-------- Trecho do documento --------
Depois do Conselho Regional de Medicina do Acre (CRM-AC) entrar com uma ação de inconstitucionalidade contra a lei que permite a contratação de médicos formados no exterior sem a revalidação do diploma, o desembargador Luís Vitório Camolez emitiu um despacho nesta terça-feira (13), convocando órgãos estaduais a se reunirem para tomar uma decisão definitiva em relação ao caso.
O desembargador deu um prazo de cinco dias para que a Procuradoria Geral do Estado, Procuradoria Geral de Justiça e Assembleia Legislativa (Aleac) se manifestem sobre a lei.
O CRM foi contrário à contratação temporária desses profissionais sem terem passado pelo Revalida, mesmo em período pandêmico, por acreditar que a lei apresenta inconstitucionalidade formal subjetiva em razão de vício de iniciativa.
--------
Questões propostas
- 1) Segundo a notícia sobre a ação do CRM-AC, que prazo o desembargador deu para que os órgãos estaduais se manifestem sobre a lei?
- 2) Escreva a continuação da notícia sobre a ação do CRM-AC contra a contratação de médicos formados no exterior, partindo da última frase apresentada.
-------- Material extraído --------
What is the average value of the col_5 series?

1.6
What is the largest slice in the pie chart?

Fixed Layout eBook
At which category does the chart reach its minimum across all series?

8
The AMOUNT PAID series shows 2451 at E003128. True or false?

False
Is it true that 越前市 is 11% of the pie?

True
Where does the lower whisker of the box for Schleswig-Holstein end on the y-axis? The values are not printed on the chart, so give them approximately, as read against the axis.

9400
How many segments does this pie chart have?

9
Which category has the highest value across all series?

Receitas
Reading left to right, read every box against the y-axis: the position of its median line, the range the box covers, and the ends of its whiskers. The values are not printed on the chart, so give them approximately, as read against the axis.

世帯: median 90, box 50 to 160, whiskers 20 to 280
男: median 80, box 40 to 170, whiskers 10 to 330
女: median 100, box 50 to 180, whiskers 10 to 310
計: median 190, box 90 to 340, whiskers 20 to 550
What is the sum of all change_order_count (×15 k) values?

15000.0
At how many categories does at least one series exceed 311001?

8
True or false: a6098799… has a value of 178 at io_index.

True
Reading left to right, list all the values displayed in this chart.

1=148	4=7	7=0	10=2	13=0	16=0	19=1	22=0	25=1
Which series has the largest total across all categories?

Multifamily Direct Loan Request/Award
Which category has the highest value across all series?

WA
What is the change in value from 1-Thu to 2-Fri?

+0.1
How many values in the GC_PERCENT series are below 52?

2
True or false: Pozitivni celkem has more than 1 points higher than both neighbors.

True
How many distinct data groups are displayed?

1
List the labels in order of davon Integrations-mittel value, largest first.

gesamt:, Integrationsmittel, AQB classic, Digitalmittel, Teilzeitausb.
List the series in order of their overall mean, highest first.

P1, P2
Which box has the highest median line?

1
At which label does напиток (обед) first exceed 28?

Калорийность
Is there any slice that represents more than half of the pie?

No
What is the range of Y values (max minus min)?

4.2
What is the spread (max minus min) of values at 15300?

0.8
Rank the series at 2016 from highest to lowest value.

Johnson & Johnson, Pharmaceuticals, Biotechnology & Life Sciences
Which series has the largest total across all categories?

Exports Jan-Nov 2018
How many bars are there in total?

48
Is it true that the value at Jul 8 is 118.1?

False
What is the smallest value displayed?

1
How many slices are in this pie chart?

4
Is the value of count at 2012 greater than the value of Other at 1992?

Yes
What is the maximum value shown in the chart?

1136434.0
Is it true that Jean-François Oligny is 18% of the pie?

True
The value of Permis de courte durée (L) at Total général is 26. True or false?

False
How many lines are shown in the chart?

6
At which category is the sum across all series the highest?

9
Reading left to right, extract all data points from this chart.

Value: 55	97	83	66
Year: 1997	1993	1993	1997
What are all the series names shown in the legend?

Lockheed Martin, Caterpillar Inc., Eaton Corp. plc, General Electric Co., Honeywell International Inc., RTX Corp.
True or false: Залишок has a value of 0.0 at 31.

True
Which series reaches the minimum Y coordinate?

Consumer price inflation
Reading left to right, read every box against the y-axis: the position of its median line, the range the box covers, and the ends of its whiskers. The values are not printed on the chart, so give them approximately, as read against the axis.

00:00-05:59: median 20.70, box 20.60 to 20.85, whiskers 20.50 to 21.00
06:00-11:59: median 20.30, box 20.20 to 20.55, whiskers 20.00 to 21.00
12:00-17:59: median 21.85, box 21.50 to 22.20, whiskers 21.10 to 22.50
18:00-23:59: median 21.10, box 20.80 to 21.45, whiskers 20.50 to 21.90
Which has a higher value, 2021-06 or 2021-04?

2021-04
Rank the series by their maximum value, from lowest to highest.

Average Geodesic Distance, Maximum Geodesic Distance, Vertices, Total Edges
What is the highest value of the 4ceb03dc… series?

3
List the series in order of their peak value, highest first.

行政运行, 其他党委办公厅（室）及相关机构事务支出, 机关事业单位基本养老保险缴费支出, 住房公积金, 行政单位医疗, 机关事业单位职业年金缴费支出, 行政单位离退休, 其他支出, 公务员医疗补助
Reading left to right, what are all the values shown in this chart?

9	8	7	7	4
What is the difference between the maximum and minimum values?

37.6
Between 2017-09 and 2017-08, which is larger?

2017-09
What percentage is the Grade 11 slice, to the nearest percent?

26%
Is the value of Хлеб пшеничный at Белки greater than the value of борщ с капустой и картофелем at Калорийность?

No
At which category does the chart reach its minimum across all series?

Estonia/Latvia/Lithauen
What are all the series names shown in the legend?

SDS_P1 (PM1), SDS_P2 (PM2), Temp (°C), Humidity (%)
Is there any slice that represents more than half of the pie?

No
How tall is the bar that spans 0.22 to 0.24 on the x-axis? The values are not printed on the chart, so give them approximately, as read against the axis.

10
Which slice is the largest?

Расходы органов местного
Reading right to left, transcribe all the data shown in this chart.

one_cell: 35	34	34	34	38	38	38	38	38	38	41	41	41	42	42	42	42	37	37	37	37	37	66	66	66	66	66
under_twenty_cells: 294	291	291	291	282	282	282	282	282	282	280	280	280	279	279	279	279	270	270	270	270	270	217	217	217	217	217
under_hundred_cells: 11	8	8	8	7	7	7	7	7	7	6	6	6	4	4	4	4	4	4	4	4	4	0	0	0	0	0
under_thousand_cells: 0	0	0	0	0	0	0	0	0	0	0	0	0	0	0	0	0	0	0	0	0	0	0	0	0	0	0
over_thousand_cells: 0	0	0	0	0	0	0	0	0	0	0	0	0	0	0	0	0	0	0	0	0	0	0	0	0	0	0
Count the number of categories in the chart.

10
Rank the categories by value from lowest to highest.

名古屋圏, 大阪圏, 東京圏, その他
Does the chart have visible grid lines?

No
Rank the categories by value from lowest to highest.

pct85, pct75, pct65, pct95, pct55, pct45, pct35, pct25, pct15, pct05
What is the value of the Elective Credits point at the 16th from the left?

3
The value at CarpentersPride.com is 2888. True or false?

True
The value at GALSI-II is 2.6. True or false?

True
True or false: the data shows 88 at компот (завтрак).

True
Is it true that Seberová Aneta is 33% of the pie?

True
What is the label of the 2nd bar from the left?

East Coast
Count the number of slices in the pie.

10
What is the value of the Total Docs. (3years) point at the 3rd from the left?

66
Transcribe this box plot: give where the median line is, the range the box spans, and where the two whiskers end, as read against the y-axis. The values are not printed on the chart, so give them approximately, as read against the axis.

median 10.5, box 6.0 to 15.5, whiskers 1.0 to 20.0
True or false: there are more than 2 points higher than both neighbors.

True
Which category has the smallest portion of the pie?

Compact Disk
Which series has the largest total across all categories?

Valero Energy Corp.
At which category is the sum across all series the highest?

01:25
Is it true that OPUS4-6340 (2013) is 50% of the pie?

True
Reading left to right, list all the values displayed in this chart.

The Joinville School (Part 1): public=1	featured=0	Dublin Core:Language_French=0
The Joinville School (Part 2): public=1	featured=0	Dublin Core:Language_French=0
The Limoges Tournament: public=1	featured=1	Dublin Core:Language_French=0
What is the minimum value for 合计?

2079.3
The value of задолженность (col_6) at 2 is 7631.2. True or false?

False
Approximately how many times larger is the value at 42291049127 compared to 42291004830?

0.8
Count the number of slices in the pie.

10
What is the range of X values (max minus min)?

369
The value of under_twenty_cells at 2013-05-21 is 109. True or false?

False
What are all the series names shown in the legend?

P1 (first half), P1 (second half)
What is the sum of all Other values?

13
--------
Respostas do exercício
- 1) Cinco dias.

- 2)
“A Lei Estadual tenta afastar a exigência legal do Exame Nacional de Revalidação de Diplomas- Revalida, abrangendo os médicos brasileiros e estrangeiros que, formados no exterior, não realizaram o Revalida, sendo que esses, a despeito de não terem o Revalida, tenham exercido medicina no país de origem”, disse o CRM à justiça, que a contratação de médicos estrangeiros, sem comprovação de habitação profissional e sem domínio do idioma nacional seria atitude calamitosa e antirrepublicana.
Por isso, o desembargador pediu que os órgãos estaduais se manifestem sobre a lei.